» RECORDS SUPPLIED
______
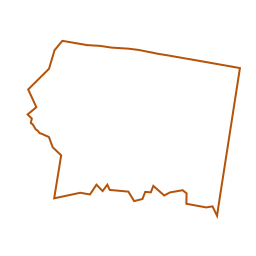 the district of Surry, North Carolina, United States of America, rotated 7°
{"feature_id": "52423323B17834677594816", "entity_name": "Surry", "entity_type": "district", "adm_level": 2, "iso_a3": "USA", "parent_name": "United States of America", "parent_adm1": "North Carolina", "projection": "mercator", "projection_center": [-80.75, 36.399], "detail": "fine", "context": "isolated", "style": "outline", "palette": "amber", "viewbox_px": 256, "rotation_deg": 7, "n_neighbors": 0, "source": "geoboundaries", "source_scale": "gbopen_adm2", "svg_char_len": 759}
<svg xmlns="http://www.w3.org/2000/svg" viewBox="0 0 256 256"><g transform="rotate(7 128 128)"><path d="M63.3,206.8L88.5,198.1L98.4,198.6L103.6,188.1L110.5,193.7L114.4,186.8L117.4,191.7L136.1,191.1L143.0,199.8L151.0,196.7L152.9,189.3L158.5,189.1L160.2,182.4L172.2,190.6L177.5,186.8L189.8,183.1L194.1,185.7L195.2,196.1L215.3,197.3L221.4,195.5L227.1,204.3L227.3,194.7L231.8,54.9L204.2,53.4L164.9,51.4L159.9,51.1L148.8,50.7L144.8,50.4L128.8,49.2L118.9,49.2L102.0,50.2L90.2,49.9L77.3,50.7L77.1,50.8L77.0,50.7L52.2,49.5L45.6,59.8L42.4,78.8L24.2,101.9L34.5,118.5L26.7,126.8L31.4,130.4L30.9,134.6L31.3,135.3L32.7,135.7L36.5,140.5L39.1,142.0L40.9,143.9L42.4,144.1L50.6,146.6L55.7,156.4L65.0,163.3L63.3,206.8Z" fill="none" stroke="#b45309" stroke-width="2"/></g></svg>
______
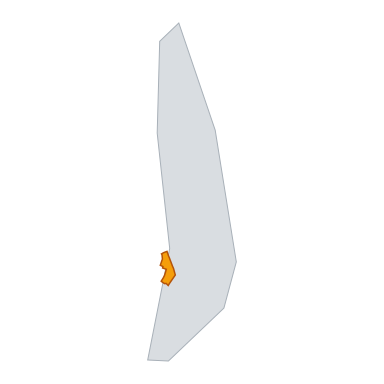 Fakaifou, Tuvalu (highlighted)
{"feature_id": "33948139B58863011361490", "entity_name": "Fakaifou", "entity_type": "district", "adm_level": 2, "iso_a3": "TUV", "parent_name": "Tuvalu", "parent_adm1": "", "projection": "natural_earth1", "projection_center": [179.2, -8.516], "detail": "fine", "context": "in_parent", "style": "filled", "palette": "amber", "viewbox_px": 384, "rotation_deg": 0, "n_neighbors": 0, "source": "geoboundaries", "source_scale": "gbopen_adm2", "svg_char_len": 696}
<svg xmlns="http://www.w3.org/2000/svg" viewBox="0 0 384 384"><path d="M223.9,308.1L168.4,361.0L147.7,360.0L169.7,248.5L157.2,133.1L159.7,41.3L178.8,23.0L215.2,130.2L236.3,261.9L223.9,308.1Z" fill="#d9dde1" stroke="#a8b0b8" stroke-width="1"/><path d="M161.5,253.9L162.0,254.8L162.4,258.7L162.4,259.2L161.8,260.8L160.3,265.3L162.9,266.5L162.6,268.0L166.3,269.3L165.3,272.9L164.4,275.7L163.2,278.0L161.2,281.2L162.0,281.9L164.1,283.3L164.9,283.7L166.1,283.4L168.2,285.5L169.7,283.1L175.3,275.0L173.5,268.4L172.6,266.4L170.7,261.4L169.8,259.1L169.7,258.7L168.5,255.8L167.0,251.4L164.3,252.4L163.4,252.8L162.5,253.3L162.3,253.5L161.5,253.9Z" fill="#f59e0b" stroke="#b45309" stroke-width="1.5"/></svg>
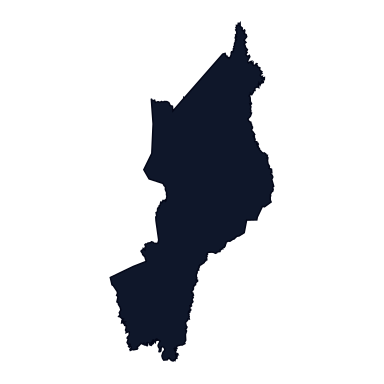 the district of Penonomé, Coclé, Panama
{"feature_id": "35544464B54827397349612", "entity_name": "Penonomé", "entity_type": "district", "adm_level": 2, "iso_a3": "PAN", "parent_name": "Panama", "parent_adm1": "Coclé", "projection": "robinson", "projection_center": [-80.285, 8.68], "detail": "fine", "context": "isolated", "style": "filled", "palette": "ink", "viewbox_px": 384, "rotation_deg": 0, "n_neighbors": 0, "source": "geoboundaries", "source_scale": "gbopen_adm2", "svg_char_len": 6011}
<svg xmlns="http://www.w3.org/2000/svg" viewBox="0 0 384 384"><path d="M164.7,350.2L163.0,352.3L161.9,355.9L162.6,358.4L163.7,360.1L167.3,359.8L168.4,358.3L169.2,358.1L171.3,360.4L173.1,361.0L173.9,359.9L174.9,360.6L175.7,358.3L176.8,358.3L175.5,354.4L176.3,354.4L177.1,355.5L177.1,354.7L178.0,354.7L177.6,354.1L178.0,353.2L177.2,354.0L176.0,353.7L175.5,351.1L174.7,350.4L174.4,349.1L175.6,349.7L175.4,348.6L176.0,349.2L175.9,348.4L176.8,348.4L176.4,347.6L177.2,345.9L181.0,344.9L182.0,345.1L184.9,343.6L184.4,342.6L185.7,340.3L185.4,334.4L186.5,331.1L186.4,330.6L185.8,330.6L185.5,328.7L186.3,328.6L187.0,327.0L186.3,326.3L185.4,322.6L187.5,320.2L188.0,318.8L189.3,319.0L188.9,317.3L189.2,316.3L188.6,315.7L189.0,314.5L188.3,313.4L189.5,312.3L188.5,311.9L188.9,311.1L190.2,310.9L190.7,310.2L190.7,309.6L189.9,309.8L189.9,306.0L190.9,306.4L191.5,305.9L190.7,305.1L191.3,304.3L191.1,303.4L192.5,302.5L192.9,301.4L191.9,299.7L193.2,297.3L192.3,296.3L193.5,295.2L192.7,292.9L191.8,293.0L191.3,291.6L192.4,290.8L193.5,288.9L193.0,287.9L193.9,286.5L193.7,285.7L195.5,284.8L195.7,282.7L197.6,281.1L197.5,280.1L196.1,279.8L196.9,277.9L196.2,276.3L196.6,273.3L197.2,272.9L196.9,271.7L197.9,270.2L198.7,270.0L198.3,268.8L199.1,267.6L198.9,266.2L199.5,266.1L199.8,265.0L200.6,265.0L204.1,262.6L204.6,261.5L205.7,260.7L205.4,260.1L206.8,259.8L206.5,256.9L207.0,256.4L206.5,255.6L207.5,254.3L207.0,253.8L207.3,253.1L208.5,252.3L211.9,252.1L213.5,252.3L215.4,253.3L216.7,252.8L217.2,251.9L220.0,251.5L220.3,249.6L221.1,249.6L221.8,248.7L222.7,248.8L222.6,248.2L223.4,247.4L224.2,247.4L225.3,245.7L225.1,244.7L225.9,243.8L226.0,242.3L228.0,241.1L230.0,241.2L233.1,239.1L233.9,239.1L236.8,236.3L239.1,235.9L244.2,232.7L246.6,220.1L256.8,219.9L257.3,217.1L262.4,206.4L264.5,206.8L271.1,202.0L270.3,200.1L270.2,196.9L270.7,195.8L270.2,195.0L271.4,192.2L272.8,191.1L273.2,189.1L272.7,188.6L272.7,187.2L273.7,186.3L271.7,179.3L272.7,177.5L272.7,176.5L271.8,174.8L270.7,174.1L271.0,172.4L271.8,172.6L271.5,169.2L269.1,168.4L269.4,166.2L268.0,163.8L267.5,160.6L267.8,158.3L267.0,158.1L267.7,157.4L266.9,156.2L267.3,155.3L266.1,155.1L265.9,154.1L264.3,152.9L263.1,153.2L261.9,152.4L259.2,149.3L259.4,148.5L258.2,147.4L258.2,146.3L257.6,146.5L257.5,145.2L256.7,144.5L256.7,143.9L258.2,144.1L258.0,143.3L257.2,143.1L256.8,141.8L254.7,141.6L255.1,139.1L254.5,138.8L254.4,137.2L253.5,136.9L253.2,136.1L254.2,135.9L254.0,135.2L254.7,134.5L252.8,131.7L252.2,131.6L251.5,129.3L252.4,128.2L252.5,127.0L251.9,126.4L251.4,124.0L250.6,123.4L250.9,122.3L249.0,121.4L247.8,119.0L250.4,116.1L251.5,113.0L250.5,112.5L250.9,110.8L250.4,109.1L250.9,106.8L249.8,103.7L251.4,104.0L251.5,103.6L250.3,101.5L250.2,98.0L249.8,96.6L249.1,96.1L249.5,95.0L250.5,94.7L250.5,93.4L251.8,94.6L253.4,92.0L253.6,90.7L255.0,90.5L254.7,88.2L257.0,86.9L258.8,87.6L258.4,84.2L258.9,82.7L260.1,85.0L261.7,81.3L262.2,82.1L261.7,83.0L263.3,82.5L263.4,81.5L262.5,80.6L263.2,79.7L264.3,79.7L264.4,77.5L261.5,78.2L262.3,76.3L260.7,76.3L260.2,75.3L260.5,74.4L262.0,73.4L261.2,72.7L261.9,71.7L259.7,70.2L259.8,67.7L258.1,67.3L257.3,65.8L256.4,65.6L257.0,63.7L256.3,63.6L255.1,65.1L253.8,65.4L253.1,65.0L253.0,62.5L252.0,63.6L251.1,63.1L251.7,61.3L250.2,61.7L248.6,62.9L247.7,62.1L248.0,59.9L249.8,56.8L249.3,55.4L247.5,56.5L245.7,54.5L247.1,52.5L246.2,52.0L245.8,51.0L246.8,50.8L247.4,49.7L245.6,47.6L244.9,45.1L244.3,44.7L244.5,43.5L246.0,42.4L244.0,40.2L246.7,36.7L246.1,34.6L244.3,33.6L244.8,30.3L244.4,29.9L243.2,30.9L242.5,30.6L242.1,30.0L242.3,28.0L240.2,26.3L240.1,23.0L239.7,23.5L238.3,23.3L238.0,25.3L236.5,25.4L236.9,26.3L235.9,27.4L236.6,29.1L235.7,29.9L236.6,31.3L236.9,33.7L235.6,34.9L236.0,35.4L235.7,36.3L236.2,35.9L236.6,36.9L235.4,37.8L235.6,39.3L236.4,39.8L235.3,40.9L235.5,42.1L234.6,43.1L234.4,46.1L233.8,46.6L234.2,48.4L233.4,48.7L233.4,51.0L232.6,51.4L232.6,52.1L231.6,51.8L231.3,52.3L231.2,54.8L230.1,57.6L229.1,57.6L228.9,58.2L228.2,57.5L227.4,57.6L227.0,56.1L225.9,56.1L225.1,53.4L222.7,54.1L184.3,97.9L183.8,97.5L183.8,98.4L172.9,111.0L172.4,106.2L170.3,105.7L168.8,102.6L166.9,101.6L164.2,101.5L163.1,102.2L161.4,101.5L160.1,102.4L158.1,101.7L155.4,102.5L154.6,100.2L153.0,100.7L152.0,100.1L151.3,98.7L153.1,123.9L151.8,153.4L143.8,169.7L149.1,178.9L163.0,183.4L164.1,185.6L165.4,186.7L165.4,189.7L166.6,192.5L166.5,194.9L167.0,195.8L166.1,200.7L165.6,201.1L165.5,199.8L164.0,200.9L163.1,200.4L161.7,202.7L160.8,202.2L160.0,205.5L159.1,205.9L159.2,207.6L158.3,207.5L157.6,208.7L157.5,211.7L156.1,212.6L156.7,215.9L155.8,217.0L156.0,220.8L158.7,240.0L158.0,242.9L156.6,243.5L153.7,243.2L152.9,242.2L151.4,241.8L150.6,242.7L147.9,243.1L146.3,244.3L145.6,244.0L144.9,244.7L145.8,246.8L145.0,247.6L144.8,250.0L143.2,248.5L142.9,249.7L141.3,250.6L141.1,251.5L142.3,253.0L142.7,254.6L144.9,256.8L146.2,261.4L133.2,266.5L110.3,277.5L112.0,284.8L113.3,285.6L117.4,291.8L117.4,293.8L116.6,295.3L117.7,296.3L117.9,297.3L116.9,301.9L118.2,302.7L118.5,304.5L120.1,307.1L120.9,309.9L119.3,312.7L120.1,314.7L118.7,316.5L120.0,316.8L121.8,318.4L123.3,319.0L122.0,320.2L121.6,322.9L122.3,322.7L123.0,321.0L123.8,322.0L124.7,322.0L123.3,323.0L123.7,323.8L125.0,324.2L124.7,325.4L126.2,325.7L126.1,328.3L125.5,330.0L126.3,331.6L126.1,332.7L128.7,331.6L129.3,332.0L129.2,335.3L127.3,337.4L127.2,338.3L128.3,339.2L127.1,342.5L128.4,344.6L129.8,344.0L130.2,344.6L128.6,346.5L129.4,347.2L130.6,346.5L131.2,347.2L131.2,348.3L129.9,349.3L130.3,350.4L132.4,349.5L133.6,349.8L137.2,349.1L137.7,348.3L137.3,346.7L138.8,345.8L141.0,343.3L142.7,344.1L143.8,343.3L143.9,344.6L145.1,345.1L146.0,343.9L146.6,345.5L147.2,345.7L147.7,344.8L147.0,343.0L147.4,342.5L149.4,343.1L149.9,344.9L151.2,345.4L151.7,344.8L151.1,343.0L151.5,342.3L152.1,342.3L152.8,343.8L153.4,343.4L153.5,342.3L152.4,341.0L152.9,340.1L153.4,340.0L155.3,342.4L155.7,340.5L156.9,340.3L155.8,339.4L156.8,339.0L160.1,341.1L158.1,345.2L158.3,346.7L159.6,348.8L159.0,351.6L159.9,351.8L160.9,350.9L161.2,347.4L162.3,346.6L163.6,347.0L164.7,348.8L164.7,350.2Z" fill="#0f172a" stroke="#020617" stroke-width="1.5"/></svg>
______
» TASK DETAILS
Copy the records above without any change, beginning at the line that contains "Fakaifou, Tuvalu (highlighted)" and stopping after the line that contains "the district of Penonomé, Coclé, Panama". Leave the pictures out of your copy.

» EXPECTED ANSWER
 Fakaifou, Tuvalu (highlighted)
{"feature_id": "33948139B58863011361490", "entity_name": "Fakaifou", "entity_type": "district", "adm_level": 2, "iso_a3": "TUV", "parent_name": "Tuvalu", "parent_adm1": "", "projection": "natural_earth1", "projection_center": [179.2, -8.516], "detail": "fine", "context": "in_parent", "style": "filled", "palette": "amber", "viewbox_px": 384, "rotation_deg": 0, "n_neighbors": 0, "source": "geoboundaries", "source_scale": "gbopen_adm2", "svg_char_len": 696}
<svg xmlns="http://www.w3.org/2000/svg" viewBox="0 0 384 384"><path d="M223.9,308.1L168.4,361.0L147.7,360.0L169.7,248.5L157.2,133.1L159.7,41.3L178.8,23.0L215.2,130.2L236.3,261.9L223.9,308.1Z" fill="#d9dde1" stroke="#a8b0b8" stroke-width="1"/><path d="M161.5,253.9L162.0,254.8L162.4,258.7L162.4,259.2L161.8,260.8L160.3,265.3L162.9,266.5L162.6,268.0L166.3,269.3L165.3,272.9L164.4,275.7L163.2,278.0L161.2,281.2L162.0,281.9L164.1,283.3L164.9,283.7L166.1,283.4L168.2,285.5L169.7,283.1L175.3,275.0L173.5,268.4L172.6,266.4L170.7,261.4L169.8,259.1L169.7,258.7L168.5,255.8L167.0,251.4L164.3,252.4L163.4,252.8L162.5,253.3L162.3,253.5L161.5,253.9Z" fill="#f59e0b" stroke="#b45309" stroke-width="1.5"/></svg>
 the district of Penonomé, Coclé, Panama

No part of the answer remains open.